SOURCE / ECONOMY
Shoemakers mull moving production back to China amid Vietnam outbreak
Published: Aug 09, 2021 07:53 PM
A worker makes shoes at a workshop in Yecheng County of Kashgar, northwest China's Xinjiang Uygur Autonomous Region, March 19, 2020. In a relocated area of Aktax farm, people have started production as the weather warms up. Photo: Xinhua

A worker makes shoes at a workshop in Yecheng County of Kashgar, northwest China's Xinjiang Uygur Autonomous Region, March 19, 2020. In a relocated area of Aktax farm, people have started production as the weather warms up. Photo: Xinhua



Major shoemakers are looking to diversify some of their supply chains back to China as an emergency measure amid production suspension at major plants in Vietnam due to the raging coronavirus.

Amid the continuous spread of COVID-19 in Vietnam, which led to the shutdowns of 19 cities and operation suspensions at some major ports, international manufacturers face another round of hurdles to production that have put their goods deliveries in peril, media reports said.

An employee with a large Taiwan-based shoemaker told the Global Times on condition of anonymity that its plants in Vietnam had stopped production due to the pandemic, even if orders have piled up.

"We have slowed the process of taking new orders, while looking at other sources of supplies including from plants in the Chinese mainland, to help meet some demands," said the person.

Another large footwear manufacturer Pou Chen is facing the same predicament. It has temporarily suspended production in Vietnam. This left it unable to live up to orders.

The effective control of the coronavirus in the Chinese mainland has guaranteed smooth production, which has led to the backflow of manufacturing, especially labor-intensive processes, coming back to China, industry insiders said.

"There are rising cases of companies moving their supply chains back to China due to the breakouts in Southeast Asian countries, including Vietnam," a source with a local shoe industry association in South China's Guangdong Province told the Global Times on Monday, noting that many local factories in Guangdong received more orders directly from foreign clients in recent months, another indication of order backflows.

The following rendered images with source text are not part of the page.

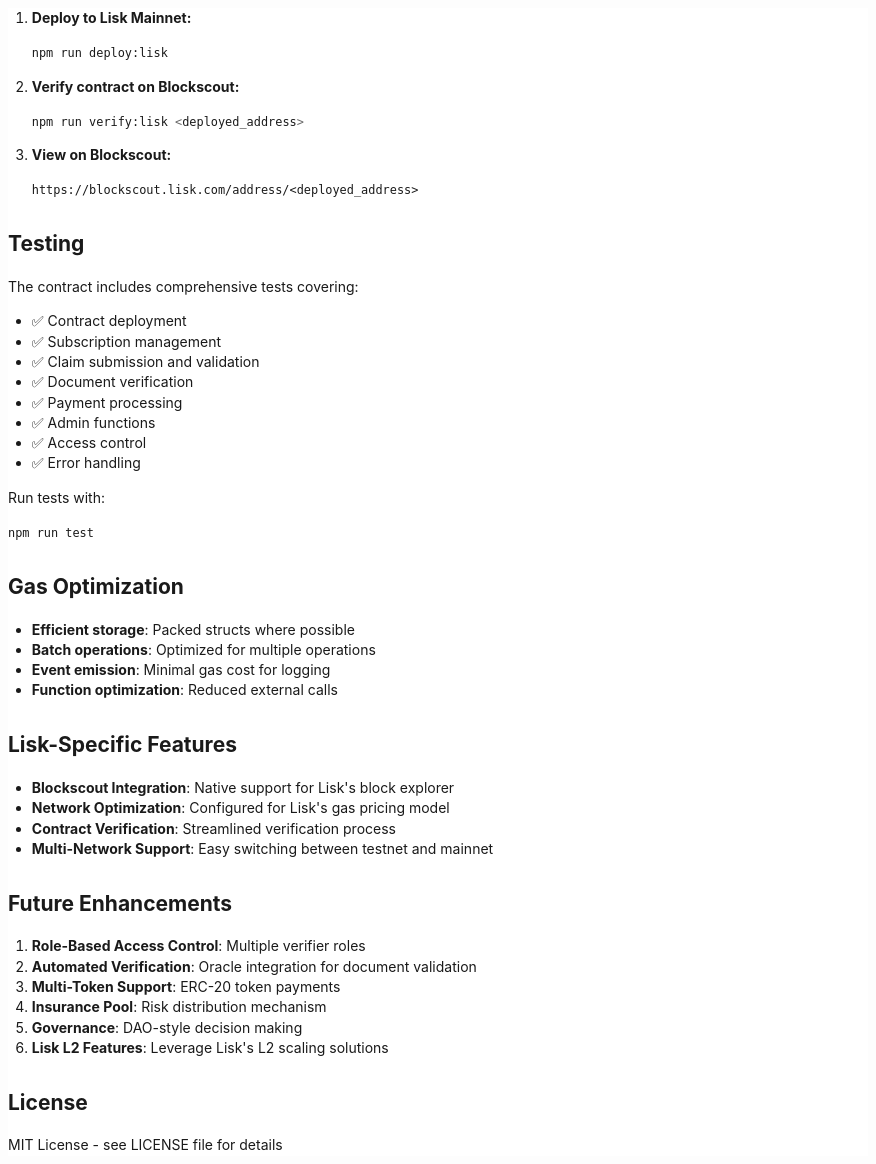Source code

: 1. **Deploy to Lisk Mainnet:**
   ```bash
   npm run deploy:lisk
   ```

2. **Verify contract on Blockscout:**
   ```bash
   npm run verify:lisk <deployed_address>
   ```

3. **View on Blockscout:**
   ```
   https://blockscout.lisk.com/address/<deployed_address>
   ```

## Testing

The contract includes comprehensive tests covering:

- ✅ Contract deployment
- ✅ Subscription management
- ✅ Claim submission and validation
- ✅ Document verification
- ✅ Payment processing
- ✅ Admin functions
- ✅ Access control
- ✅ Error handling

Run tests with:
```bash
npm run test
```

## Gas Optimization

- **Efficient storage**: Packed structs where possible
- **Batch operations**: Optimized for multiple operations
- **Event emission**: Minimal gas cost for logging
- **Function optimization**: Reduced external calls

## Lisk-Specific Features

- **Blockscout Integration**: Native support for Lisk's block explorer
- **Network Optimization**: Configured for Lisk's gas pricing model
- **Contract Verification**: Streamlined verification process
- **Multi-Network Support**: Easy switching between testnet and mainnet

## Future Enhancements

1. **Role-Based Access Control**: Multiple verifier roles
2. **Automated Verification**: Oracle integration for document validation
3. **Multi-Token Support**: ERC-20 token payments
4. **Insurance Pool**: Risk distribution mechanism
5. **Governance**: DAO-style decision making
6. **Lisk L2 Features**: Leverage Lisk's L2 scaling solutions

## License

MIT License - see LICENSE file for details

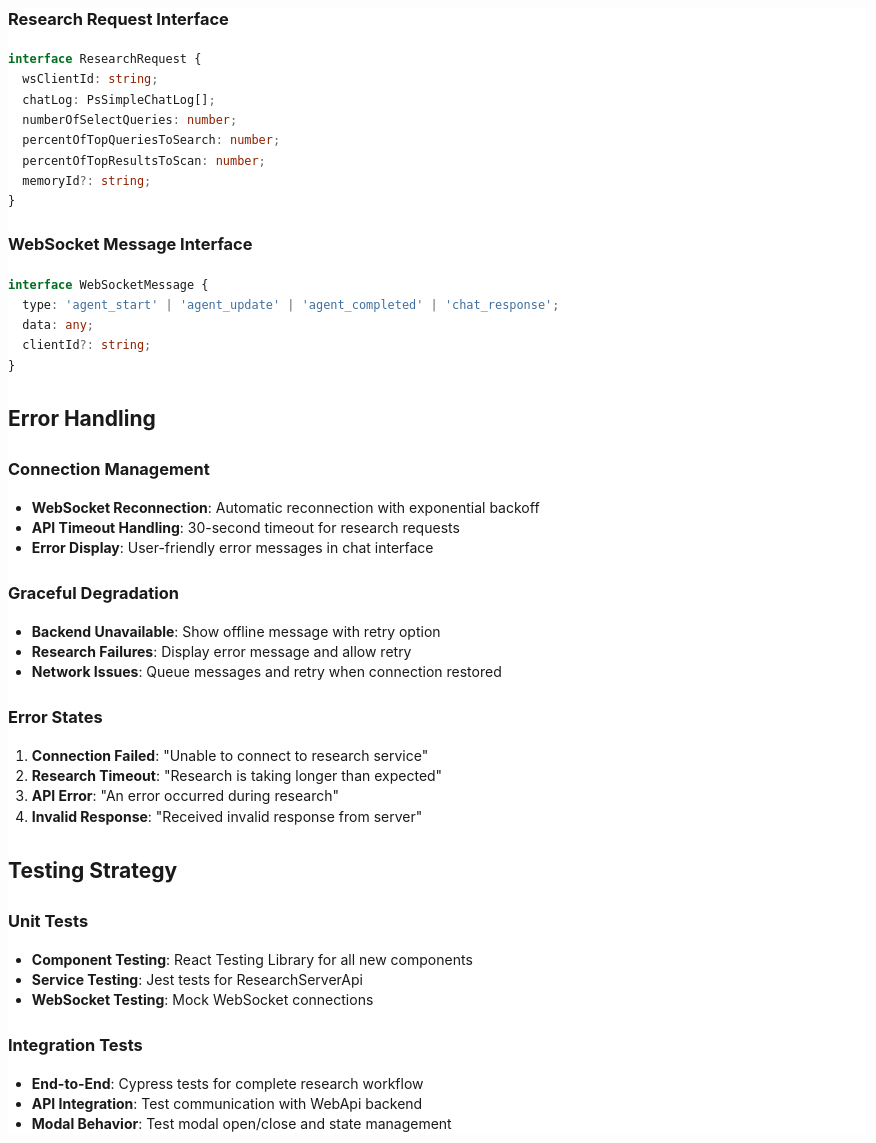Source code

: ### Research Request Interface
```typescript
interface ResearchRequest {
  wsClientId: string;
  chatLog: PsSimpleChatLog[];
  numberOfSelectQueries: number;
  percentOfTopQueriesToSearch: number;
  percentOfTopResultsToScan: number;
  memoryId?: string;
}
```

### WebSocket Message Interface
```typescript
interface WebSocketMessage {
  type: 'agent_start' | 'agent_update' | 'agent_completed' | 'chat_response';
  data: any;
  clientId?: string;
}
```

## Error Handling

### Connection Management
- **WebSocket Reconnection**: Automatic reconnection with exponential backoff
- **API Timeout Handling**: 30-second timeout for research requests
- **Error Display**: User-friendly error messages in chat interface

### Graceful Degradation
- **Backend Unavailable**: Show offline message with retry option
- **Research Failures**: Display error message and allow retry
- **Network Issues**: Queue messages and retry when connection restored

### Error States
1. **Connection Failed**: "Unable to connect to research service"
2. **Research Timeout**: "Research is taking longer than expected"
3. **API Error**: "An error occurred during research"
4. **Invalid Response**: "Received invalid response from server"

## Testing Strategy

### Unit Tests
- **Component Testing**: React Testing Library for all new components
- **Service Testing**: Jest tests for ResearchServerApi
- **WebSocket Testing**: Mock WebSocket connections

### Integration Tests
- **End-to-End**: Cypress tests for complete research workflow
- **API Integration**: Test communication with WebApi backend
- **Modal Behavior**: Test modal open/close and state management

"The plants in the mainland are highly automated, which means limited manual labor being involved in the production process. Therefore, production has been smooth," the source said.

As the pandemic has intensified in Vietnam since April, other large international manufacturers including Samsung, one of the largest employers of local workers, has had its smartphone manufacturing disrupted, leaving its plant near Ho Chi Minh City running at only half capacity, media reports said.

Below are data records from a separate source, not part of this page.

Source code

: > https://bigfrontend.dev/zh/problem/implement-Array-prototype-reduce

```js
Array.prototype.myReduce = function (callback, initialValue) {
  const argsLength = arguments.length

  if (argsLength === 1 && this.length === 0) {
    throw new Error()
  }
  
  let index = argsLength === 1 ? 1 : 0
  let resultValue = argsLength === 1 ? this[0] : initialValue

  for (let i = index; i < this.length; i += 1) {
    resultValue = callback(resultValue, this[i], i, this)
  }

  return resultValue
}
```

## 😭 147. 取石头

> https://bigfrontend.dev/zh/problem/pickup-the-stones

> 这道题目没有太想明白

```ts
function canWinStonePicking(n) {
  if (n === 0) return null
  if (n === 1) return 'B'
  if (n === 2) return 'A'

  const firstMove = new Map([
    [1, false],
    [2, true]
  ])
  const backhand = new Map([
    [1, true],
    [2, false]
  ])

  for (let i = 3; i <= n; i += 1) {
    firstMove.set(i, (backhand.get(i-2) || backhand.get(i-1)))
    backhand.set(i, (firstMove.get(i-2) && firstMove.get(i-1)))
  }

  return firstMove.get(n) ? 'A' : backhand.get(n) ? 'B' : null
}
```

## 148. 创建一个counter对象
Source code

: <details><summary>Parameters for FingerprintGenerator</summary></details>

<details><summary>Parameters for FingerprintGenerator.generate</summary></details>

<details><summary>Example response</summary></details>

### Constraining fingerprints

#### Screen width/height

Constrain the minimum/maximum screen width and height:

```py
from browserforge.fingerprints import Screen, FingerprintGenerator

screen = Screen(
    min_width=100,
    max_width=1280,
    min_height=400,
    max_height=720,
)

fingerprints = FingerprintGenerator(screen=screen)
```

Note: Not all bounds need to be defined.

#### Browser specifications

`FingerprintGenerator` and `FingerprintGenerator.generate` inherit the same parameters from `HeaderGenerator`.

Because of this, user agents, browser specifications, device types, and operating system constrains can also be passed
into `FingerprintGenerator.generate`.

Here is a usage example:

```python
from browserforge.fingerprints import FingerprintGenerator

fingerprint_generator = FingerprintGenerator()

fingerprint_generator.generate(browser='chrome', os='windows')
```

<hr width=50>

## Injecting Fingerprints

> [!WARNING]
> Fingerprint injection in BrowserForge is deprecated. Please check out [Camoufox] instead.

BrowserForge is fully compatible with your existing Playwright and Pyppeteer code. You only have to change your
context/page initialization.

Other companies such as Apple's major supplier Foxconn also faced production difficulty when some of its subsidiaries suspended operations in response to the local government's viris prevention measures in May.

Industry insiders feared that the coronavirus flare-up in Vietnam would give the global supply chain a heavy blow that may go beyond the production line and hit logistics if the outbreak is not contained shortly.

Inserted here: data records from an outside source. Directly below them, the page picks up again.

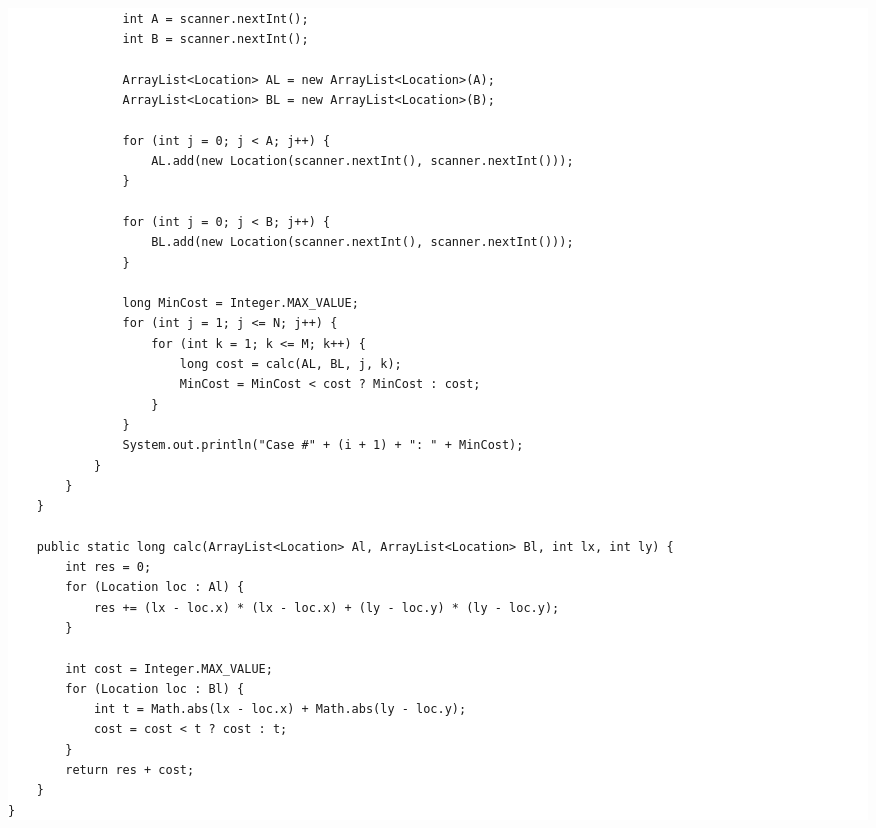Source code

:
 ```
                int A = scanner.nextInt();
                int B = scanner.nextInt();

                ArrayList<Location> AL = new ArrayList<Location>(A);
                ArrayList<Location> BL = new ArrayList<Location>(B);

                for (int j = 0; j < A; j++) {
                    AL.add(new Location(scanner.nextInt(), scanner.nextInt()));
                }

                for (int j = 0; j < B; j++) {
                    BL.add(new Location(scanner.nextInt(), scanner.nextInt()));
                }

                long MinCost = Integer.MAX_VALUE;
                for (int j = 1; j <= N; j++) {
                    for (int k = 1; k <= M; k++) {
                        long cost = calc(AL, BL, j, k);
                        MinCost = MinCost < cost ? MinCost : cost;
                    }
                }
                System.out.println("Case #" + (i + 1) + ": " + MinCost);
            }
        }
    }

    public static long calc(ArrayList<Location> Al, ArrayList<Location> Bl, int lx, int ly) {
        int res = 0;
        for (Location loc : Al) {
            res += (lx - loc.x) * (lx - loc.x) + (ly - loc.y) * (ly - loc.y);
        }

        int cost = Integer.MAX_VALUE;
        for (Location loc : Bl) {
            int t = Math.abs(lx - loc.x) + Math.abs(ly - loc.y);
            cost = cost < t ? cost : t;
        }
        return res + cost;
    }
}
```
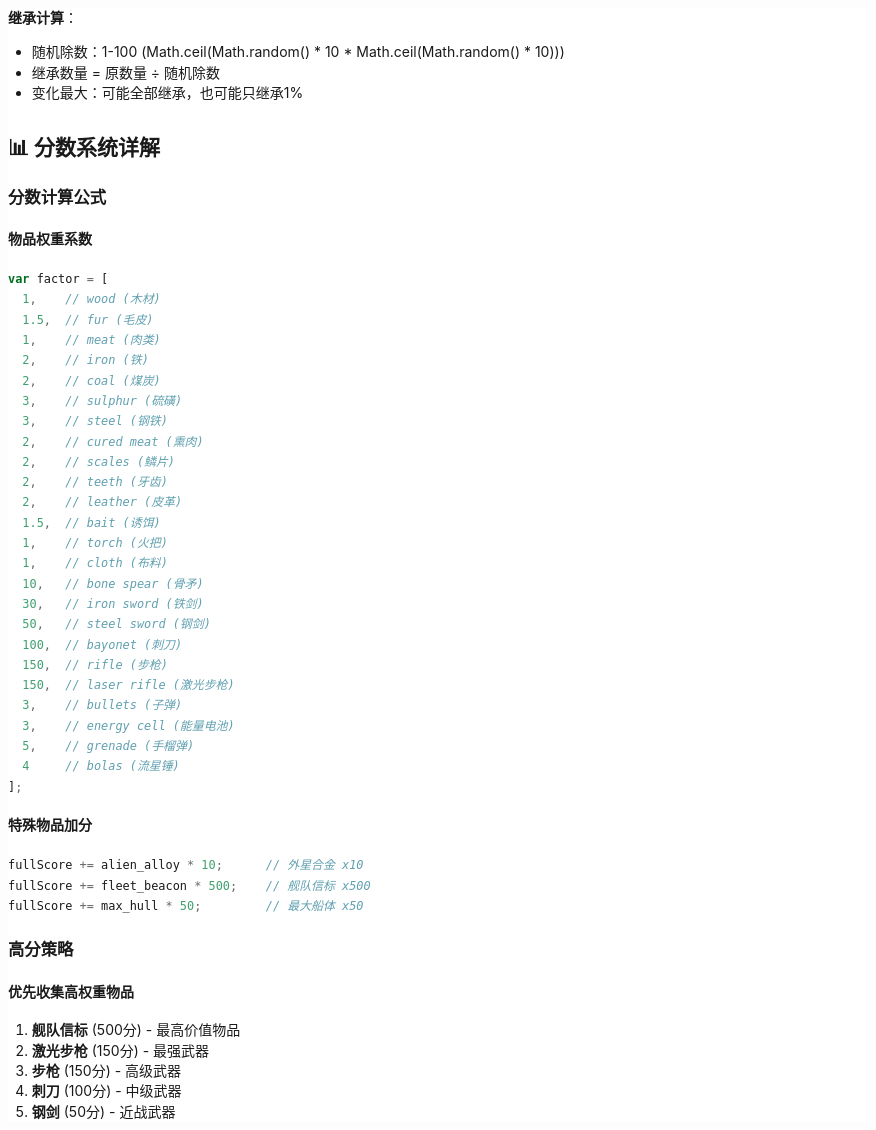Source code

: **继承计算**：
- 随机除数：1-100 (Math.ceil(Math.random() * 10 * Math.ceil(Math.random() * 10)))
- 继承数量 = 原数量 ÷ 随机除数
- 变化最大：可能全部继承，也可能只继承1%

## 📊 分数系统详解

### 分数计算公式

#### 物品权重系数
```javascript
var factor = [
  1,    // wood (木材)
  1.5,  // fur (毛皮)
  1,    // meat (肉类)
  2,    // iron (铁)
  2,    // coal (煤炭)
  3,    // sulphur (硫磺)
  3,    // steel (钢铁)
  2,    // cured meat (熏肉)
  2,    // scales (鳞片)
  2,    // teeth (牙齿)
  2,    // leather (皮革)
  1.5,  // bait (诱饵)
  1,    // torch (火把)
  1,    // cloth (布料)
  10,   // bone spear (骨矛)
  30,   // iron sword (铁剑)
  50,   // steel sword (钢剑)
  100,  // bayonet (刺刀)
  150,  // rifle (步枪)
  150,  // laser rifle (激光步枪)
  3,    // bullets (子弹)
  3,    // energy cell (能量电池)
  5,    // grenade (手榴弹)
  4     // bolas (流星锤)
];
```

#### 特殊物品加分
```javascript
fullScore += alien_alloy * 10;      // 外星合金 x10
fullScore += fleet_beacon * 500;    // 舰队信标 x500
fullScore += max_hull * 50;         // 最大船体 x50
```

### 高分策略

#### 优先收集高权重物品
1. **舰队信标** (500分) - 最高价值物品
2. **激光步枪** (150分) - 最强武器
3. **步枪** (150分) - 高级武器
4. **刺刀** (100分) - 中级武器
5. **钢剑** (50分) - 近战武器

The outbreak in Vietnam has led to severe port congestion, with storage yards nearing saturation, and the Port of Cat Lai and the Port of Vietnam's New Port of Gai Mei International Terminal notified shippers they would suspend the import and export containers, sofreight.com, an industry information platform, said on Monday.

"In addition to the backflow of orders, Chinese ports may take more shipments amid the fallout of the operation disruption at Vietnamese ports," an industry insider said.